Get the benefits of a bath and an ingestible with this Sleep Better Bundle from Terravita. The premium CBD company is known for their unique and potent formulas, which combine full-spectrum CBD with plant-based ingredients (think coconut oil, lavender oil and aloe vera in the bath soak, and hempseed oil and grapefruit in the tincture).
This set gets you a CBD bath soak to help with relaxation and recovery after a long day; a sleep CBD tincture to help you wind down; and a bottle of sleep CBD capsules that the company says promotes better sleep.

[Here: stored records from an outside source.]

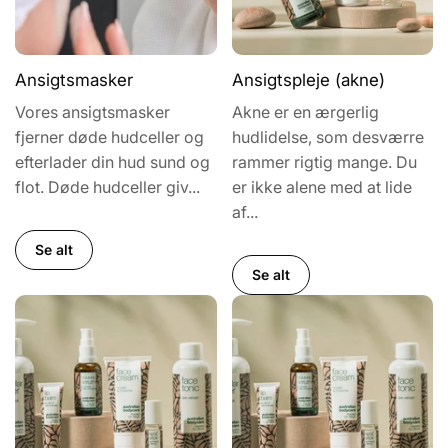
Ansigtsmasker
Ansigtspleje (akne)
Vores ansigtsmasker
Akne er en ærgerlig
fjerner døde hudceller og
hudlidelse, som desværre
efterlader din hud sund og
rammer rigtig mange. Du
flot. Døde hudceller giv...
er ikke alene med at lide
af...
Se alt
Se alt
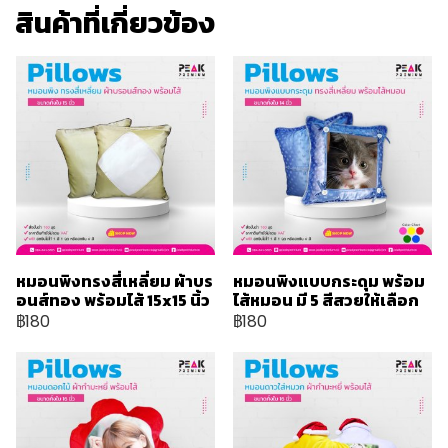
สินค้าที่เกี่ยวข้อง
หมอนพิงทรงสี่เหลี่ยม ผ้าบร
หมอนพิงแบบกระดุม พร้อม
อนส์ทอง พร้อมไส้ 15x15 นิ้ว
ไส้หมอน มี 5 สีสวยให้เลือก
฿180
฿180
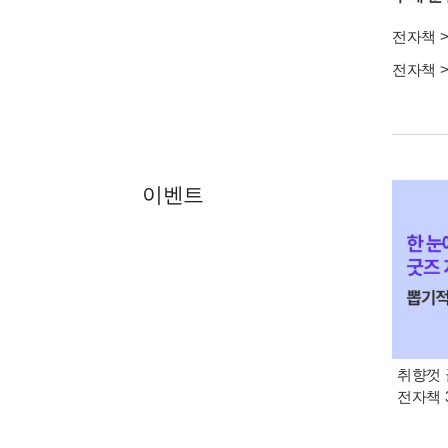
전자책
전자책
이벤트
취향껏 
전자책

Use each item separately or as part of your nightly wellness routine. You’ll want to start with 3-4 scoops of the CBD bath soak and let it dissolve in warm water before getting in the bath. We like using it after a workout or travel, to help detox the body. For the tincture, take one full dropper and hold under your tongue for 30-60 seconds. The recommended dosage for the capsules, meantime, is one capsule, about 30-45 minutes before bed.